In a new study of the M31 galaxy, our closest galactic neighbor from the Andromeda Constellation, the American space agency's Swift satellite managed to snap the most complex and detailed image of its ultraviolet sources. Experts say that some 20,000 of them are visible in the new, high-resolution picture, and that many blue, young stars were also revealed when analyzing light emitted by the galaxy at these wavelengths. Andromeda is some 2.5 million light-years away from the Milky Way.

“Swift reveals about 20,000 ultraviolet sources in M31, especially hot, young stars and dense star clusters. Of particular importance is that we have covered the galaxy in three ultraviolet filters. That will let us study M31's star-formation processes in much greater detail than previously possible,” Swift team research scientist Stefan Immler, from the NASA-operated Goddard Space Flight Center, in Greenbelt, Maryland, says of the new effort.

According to current astronomical theories, the Milky Way and Andromeda are on a collision course with each other, and will meet up in a few billion years. While our galaxy is considered to be massive at a diameter of about 100,000 light-years, M31 is some 220,000 light-years across. It is visible to the naked eye when no light pollution is in sight, as a hazy patch of light on the night sky. When viewed through a large telescope, it is approximately six times larger than a full Moon. Only the brightest parts of this central region are visible with the unaided eye, Space reports.
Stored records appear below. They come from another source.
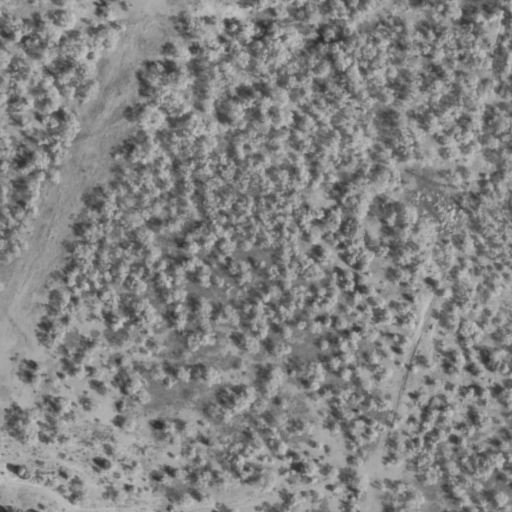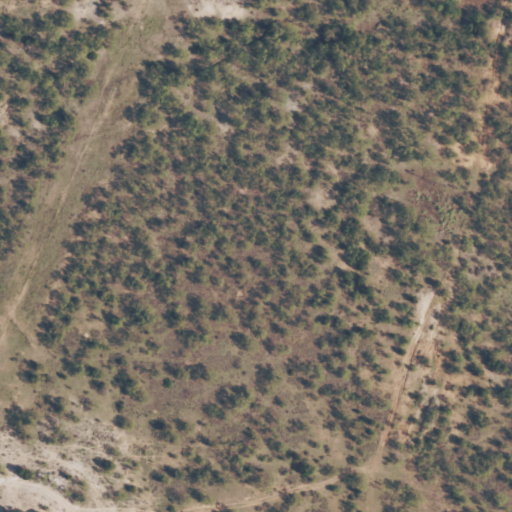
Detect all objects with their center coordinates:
road: (471, 336)
road: (398, 461)
road: (64, 493)
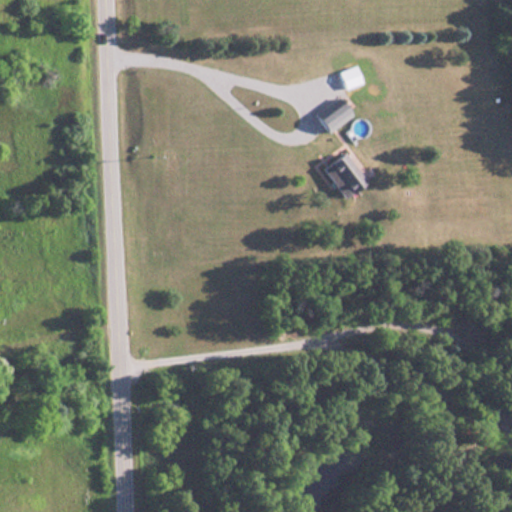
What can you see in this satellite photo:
road: (285, 83)
building: (327, 116)
building: (328, 116)
building: (336, 172)
building: (336, 173)
road: (116, 255)
park: (49, 263)
road: (320, 339)
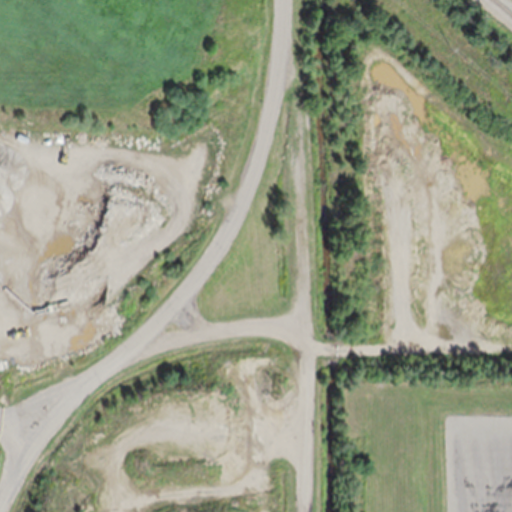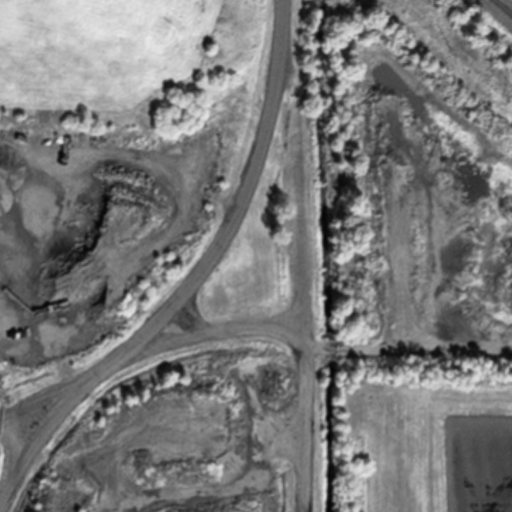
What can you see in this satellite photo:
railway: (503, 7)
road: (300, 254)
road: (181, 286)
road: (145, 347)
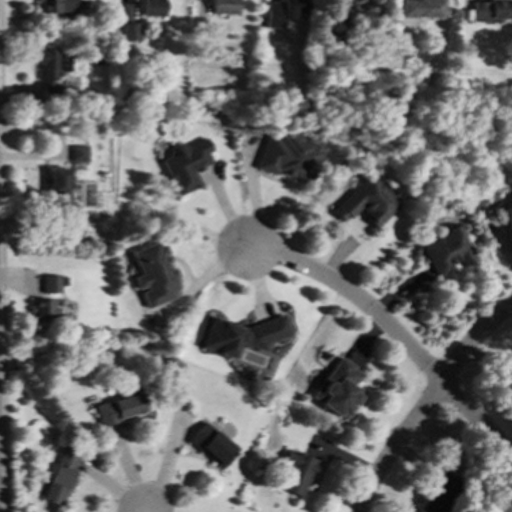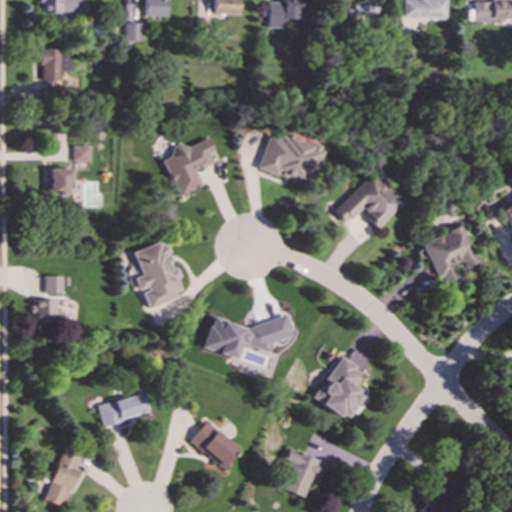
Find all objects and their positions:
building: (55, 6)
building: (55, 6)
building: (223, 6)
building: (224, 6)
building: (152, 7)
building: (153, 8)
building: (422, 9)
building: (422, 9)
building: (282, 11)
building: (490, 11)
building: (491, 11)
building: (283, 12)
building: (131, 31)
building: (131, 31)
building: (52, 62)
building: (52, 63)
road: (1, 138)
building: (78, 153)
building: (78, 153)
building: (286, 157)
building: (286, 158)
building: (185, 164)
building: (186, 165)
building: (57, 180)
building: (58, 181)
building: (366, 201)
building: (367, 201)
building: (507, 216)
building: (507, 217)
building: (446, 254)
building: (447, 254)
road: (2, 255)
building: (154, 274)
building: (154, 274)
building: (50, 284)
building: (50, 284)
road: (355, 296)
building: (43, 311)
building: (43, 311)
building: (238, 335)
building: (238, 335)
building: (336, 388)
building: (337, 389)
road: (427, 402)
building: (119, 409)
building: (119, 409)
road: (476, 420)
building: (210, 445)
building: (210, 445)
building: (293, 473)
building: (294, 474)
building: (61, 476)
building: (61, 477)
building: (440, 492)
building: (440, 493)
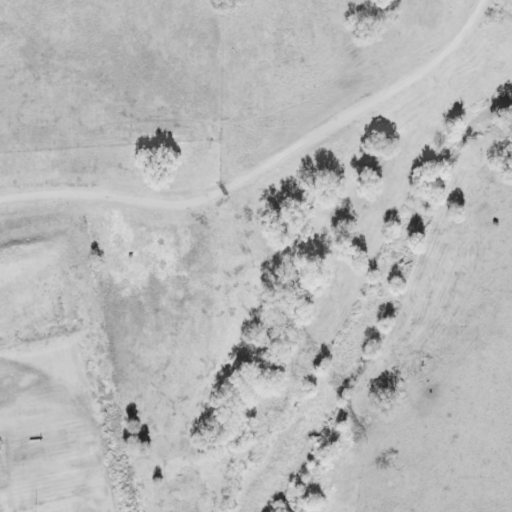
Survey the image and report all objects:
road: (271, 168)
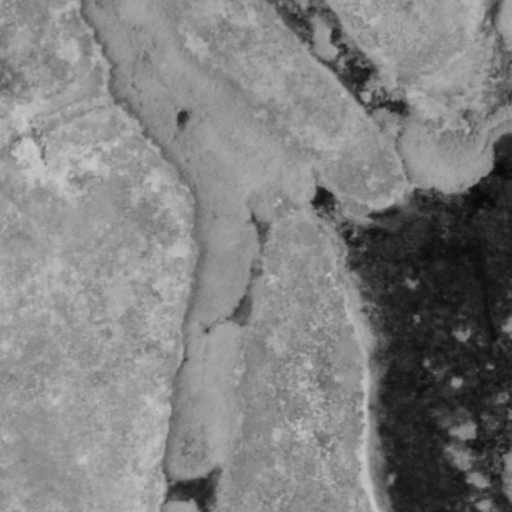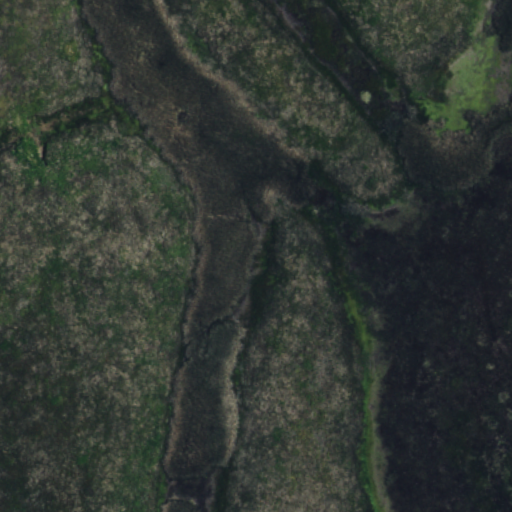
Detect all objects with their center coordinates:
crop: (256, 256)
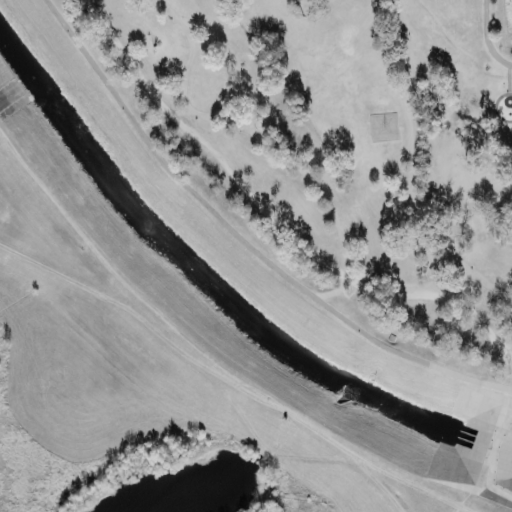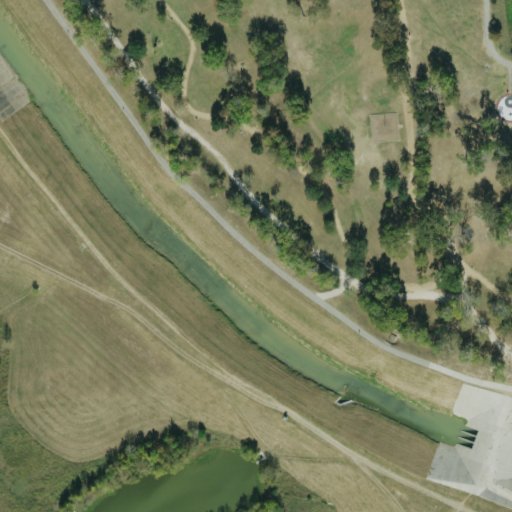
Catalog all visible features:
road: (484, 40)
road: (247, 131)
road: (406, 167)
park: (321, 170)
road: (246, 196)
road: (240, 241)
river: (212, 276)
road: (378, 276)
road: (429, 287)
road: (457, 291)
road: (507, 307)
road: (473, 319)
road: (497, 343)
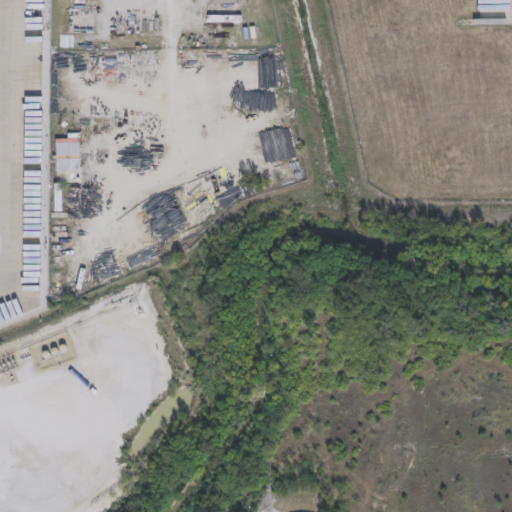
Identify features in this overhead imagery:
building: (68, 153)
building: (57, 199)
road: (265, 510)
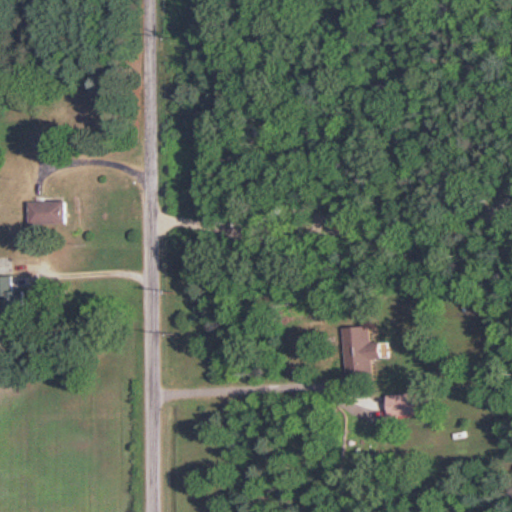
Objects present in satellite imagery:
building: (42, 135)
road: (85, 159)
building: (50, 211)
road: (152, 255)
road: (94, 270)
building: (13, 296)
building: (362, 352)
road: (259, 387)
building: (405, 403)
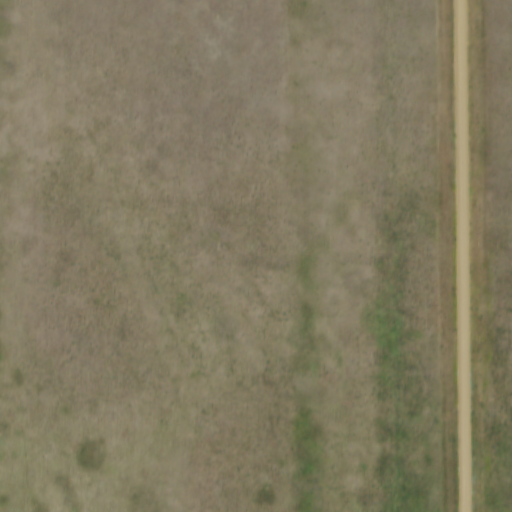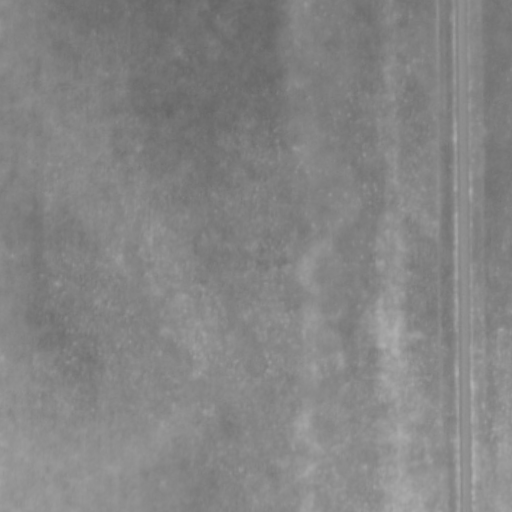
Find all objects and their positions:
road: (467, 256)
“The bulge is smoother and redder because it's full of older and cooler stars. Very few new stars form here because most of the materials needed to make them have been depleted,” Immler adds. “After ten weeks of processing that immense amount of data, I'm extremely proud of this new view of M31,” University of Maryland in College Park undergraduate student Erin Grand, who has collaborated with Immler this summer, pinpoints. Together, they assembled some 85 gigabytes of images into a single view.